Industry entrepreneur Julian Metcalfe OBE – the man who famously founded Pret a Manger and then Itsu – has outlined how values engrained in his companies have been the key ingredient in making them successful.
Company values at Pret extend to shop-floor staff, who are authorised to give out “what they want when they want” says Metcalfe.
Responding to a question on how Pret drives loyalty with regards to cards and an app-service during a session on stage at the Lunch! show last week, Mr Metcalfe said: “Here’s some hard truths for you all. Pret absolutely does not have any loyalty scheme as such. It doesn’t have an app and Itsu doesn’t either, because I honestly believe that the best way to deal with loyalty with customers is by doing your job properly.”

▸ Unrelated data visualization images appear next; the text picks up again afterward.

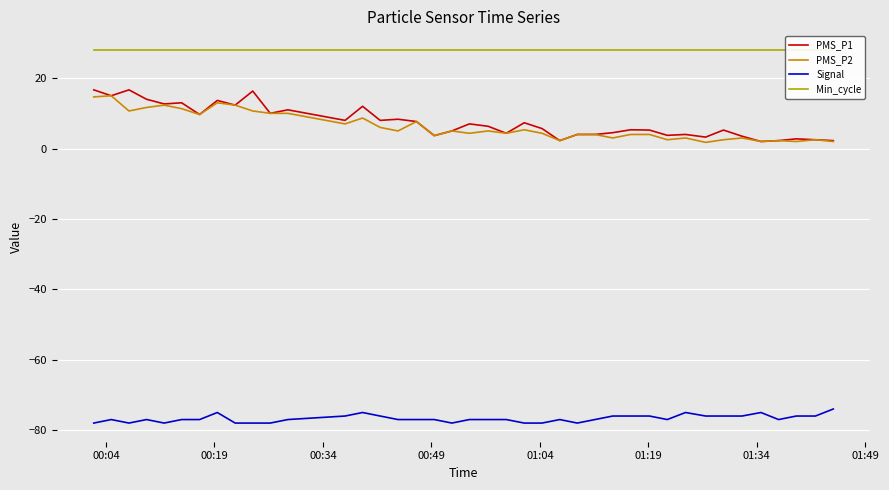

What is the minimum value for Signal?

-78.0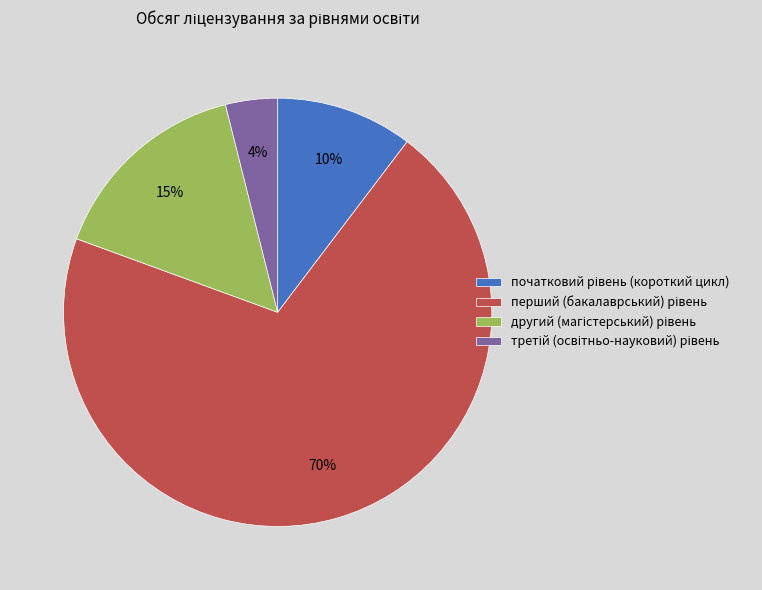

Is there a majority slice in this chart?

Yes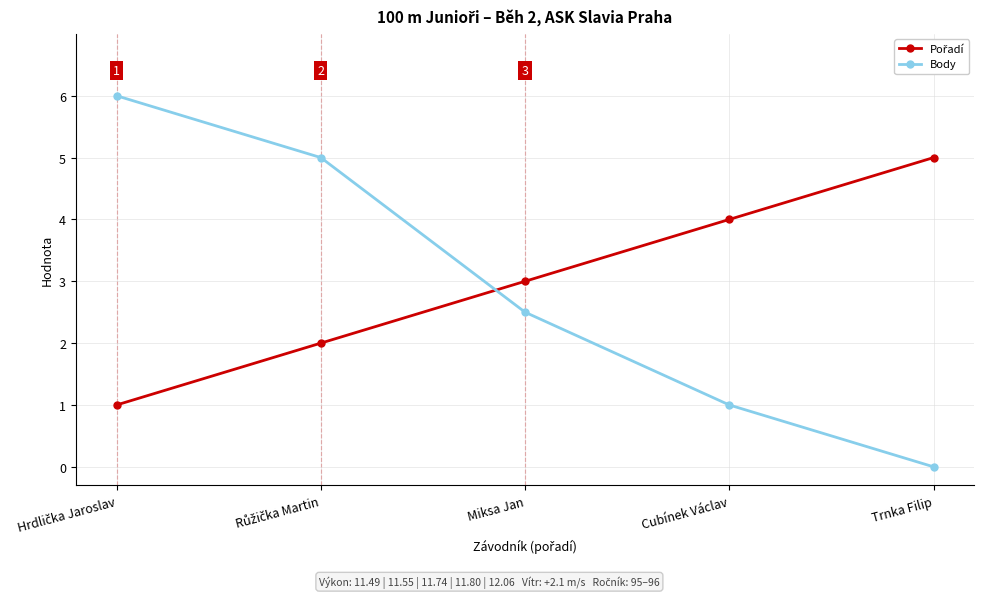

How many positive values does the Body series have?

4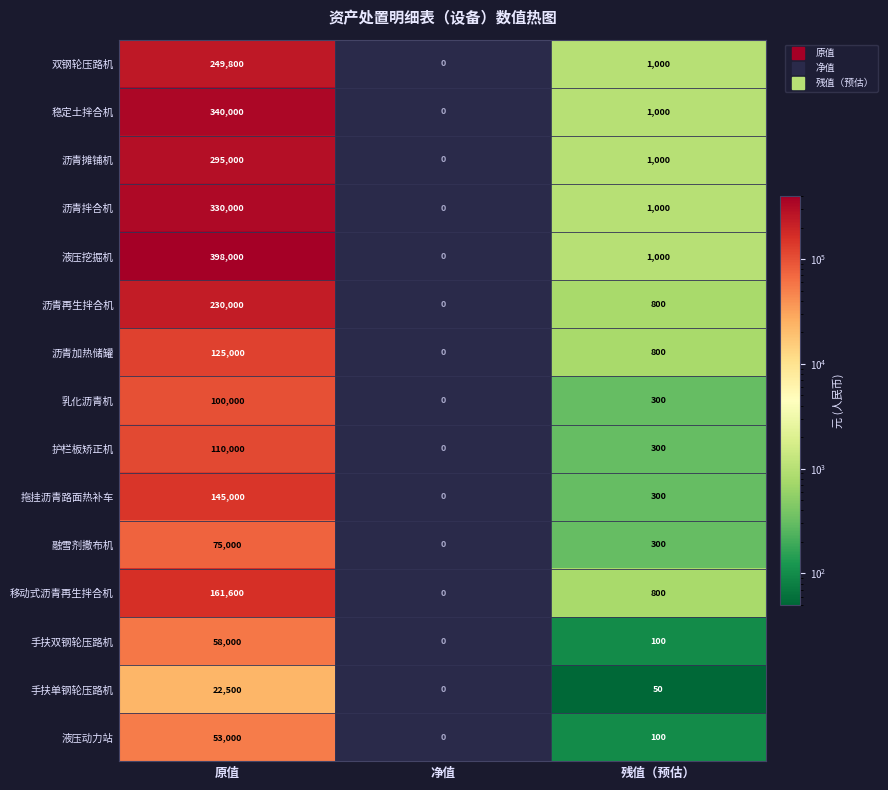

True or false: 融雪剂撒布机 has a value of 300.0 at 残值（预估）.

True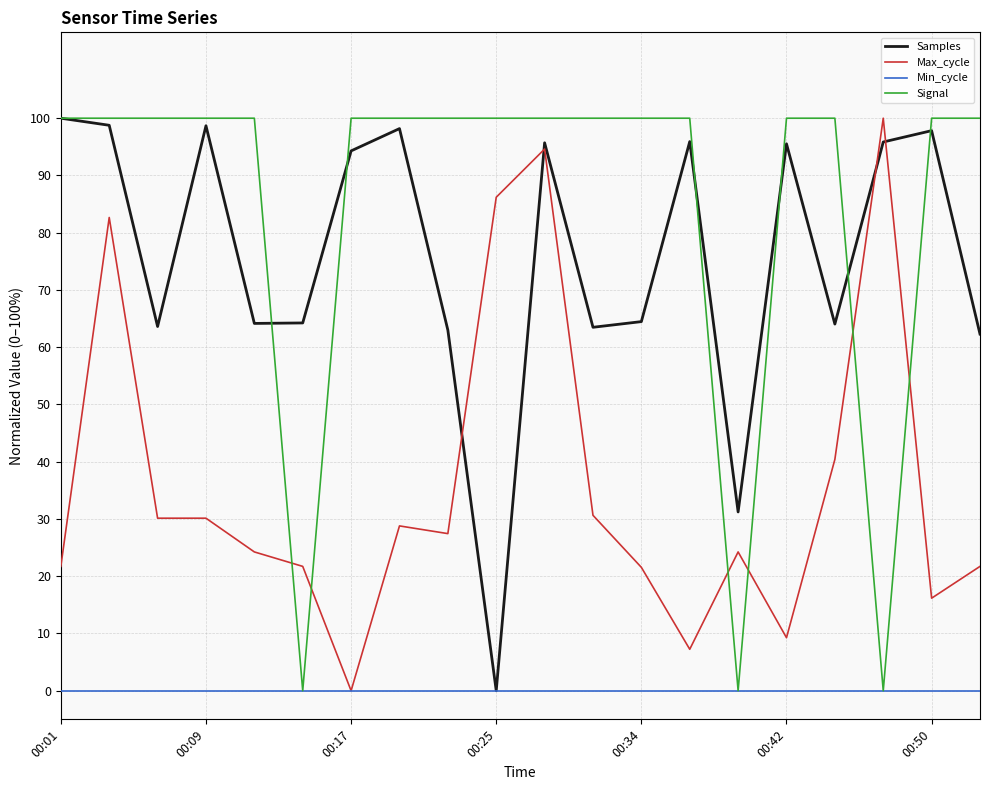

Which series has the largest total across all categories?

Signal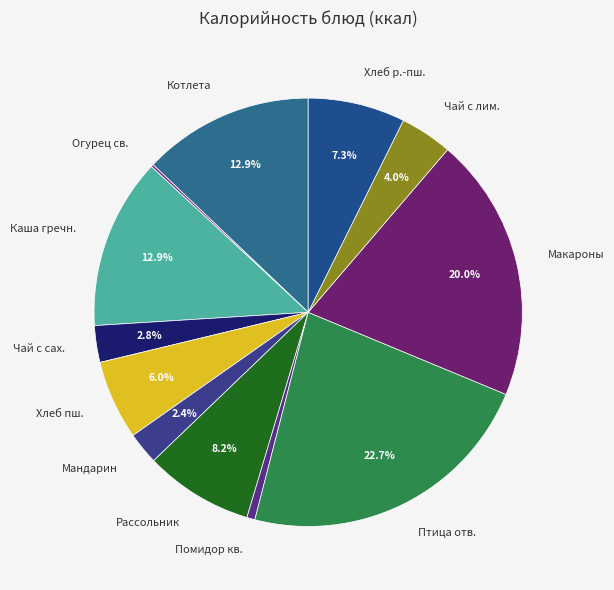

Do Хлеб р.-пш. and Рассольник together represent more than half of the pie?

No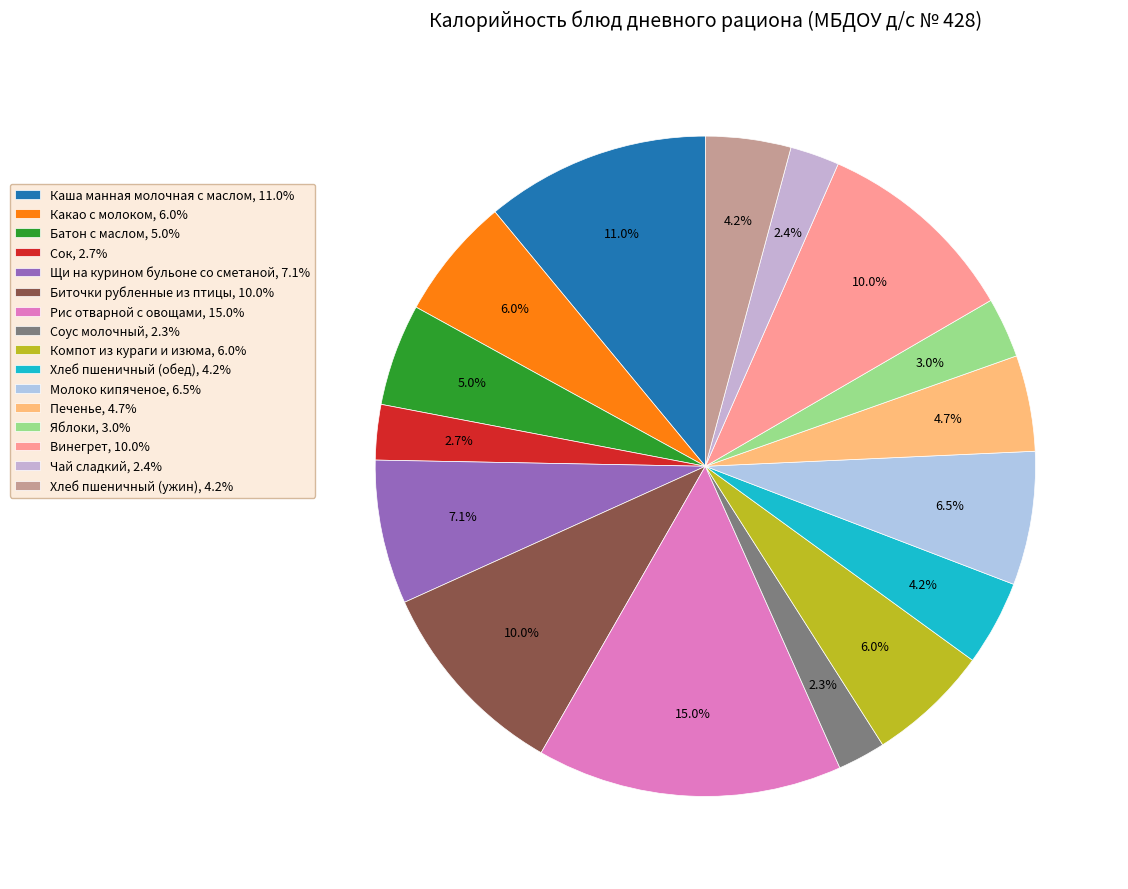

How many slices are in this pie chart?

16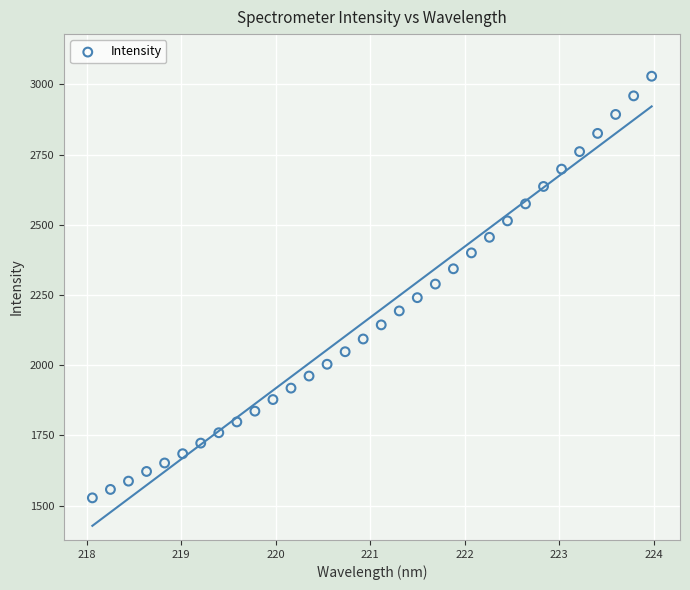

What is the range of Y values (max minus min)?

1501.6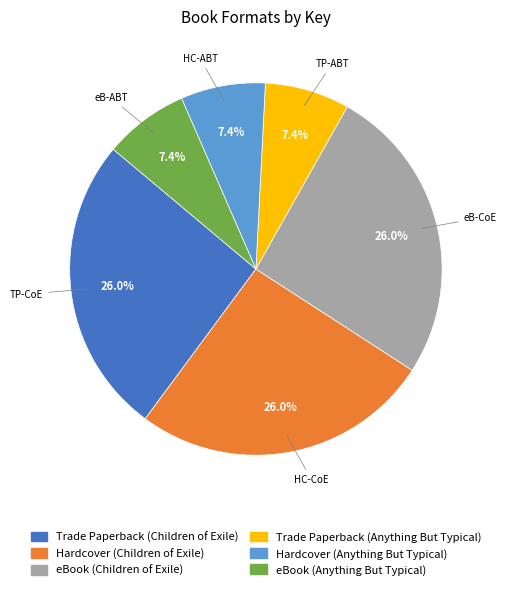

What is the ratio of the value at Trade Paperback (Anything But Typical) to the value at Hardcover (Anything But Typical)?

1.0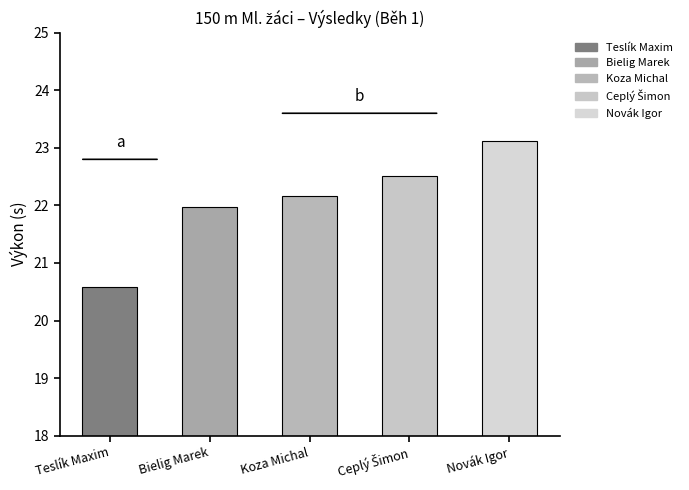

What is the change in value from Teslík Maxim to Koza Michal?

+1.6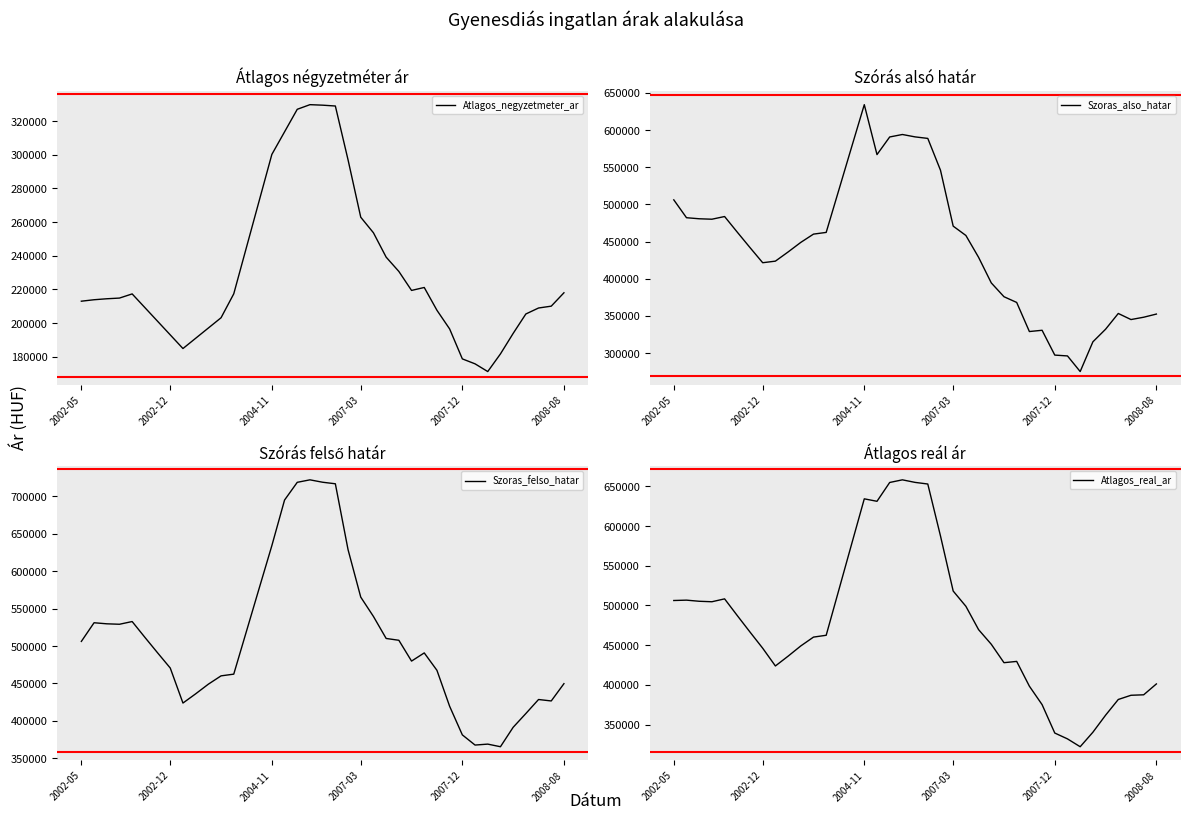

What is the value of the Atlagos_real_ar point at the 30th from the left?

375094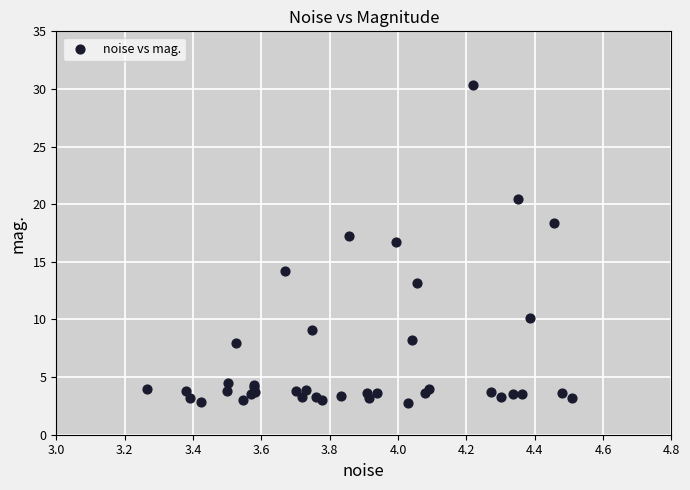

What Y value in the scatter plot is closest to 16?

16.7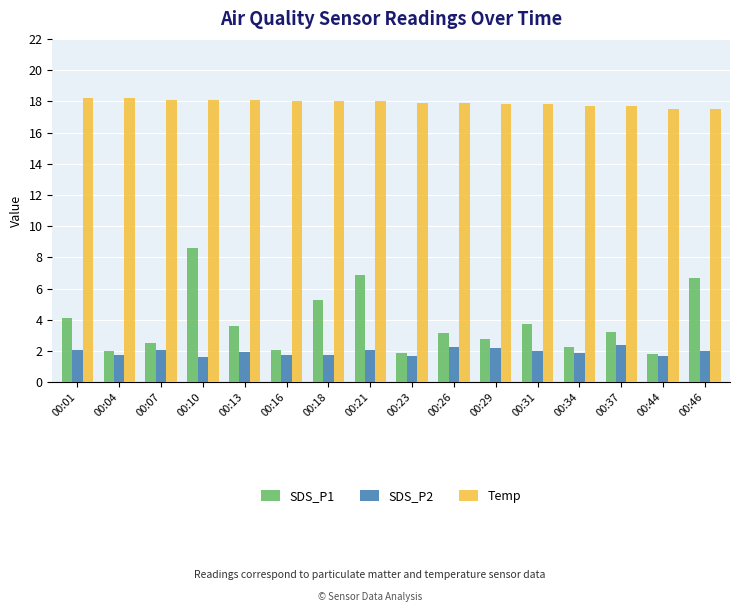

What is the difference between the SDS_P2 values at 00:34 and 00:18?

0.2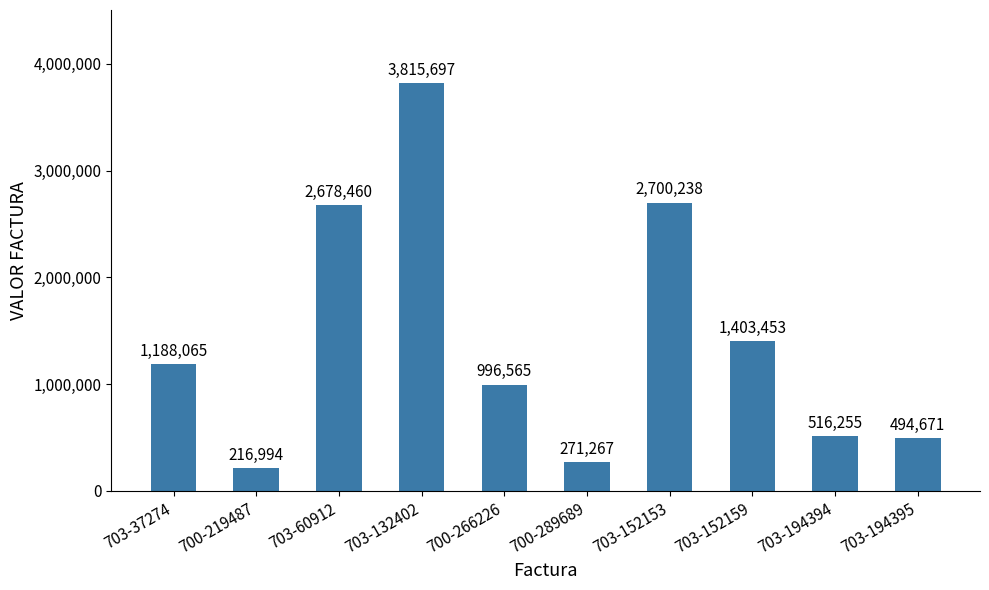

Reading left to right, what are all the values shown in this chart?

703-37274=1188065	700-219487=216994	703-60912=2678460	703-132402=3815697	700-266226=996565	700-289689=271267	703-152153=2700238	703-152159=1403453	703-194394=516255	703-194395=494671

He continued: “The way Pret does it, is we allow our staff, in fact we encourage our staff, in fact we almost beg them to give away whatever they want, to whoever they want, whenever they want so that’s their loyalty scheme. Now, in many big businesses that would be weird or mad but it works, it works for the staff, it works for the business and it has worked for 20 years so we’re not going to change it.”
Pret’s financial results show that in 2017, its teams around the world surprised customers with complimentary hot drinks and treats, and gave away 4.4 million free items as part of what the chain dubs “random acts of kindness”.
During a Q&A at Lunch!, Mr Metcalfe went on to describe how being proud about a product sends out the right message to make consumers want to go into stores and buy it.
When asked about how both organisations had come to be admired by the public, he gave a trademark charismatic response and said he was unsure if they were admired.
He said: “I don’t know, are they admired? I’m not sure if they are admired. If they are, they are only admired on a day-to-day level. You’re only as good as you were last week, that’s what people remember.”
He added: “So many of the people I work with are remarkable and they are so driven to keep improving and they’re so drive. They never stop trying to say this isn’t good enough, you have to evolve all the time and that means having a culture at work in which people can say what they feel.”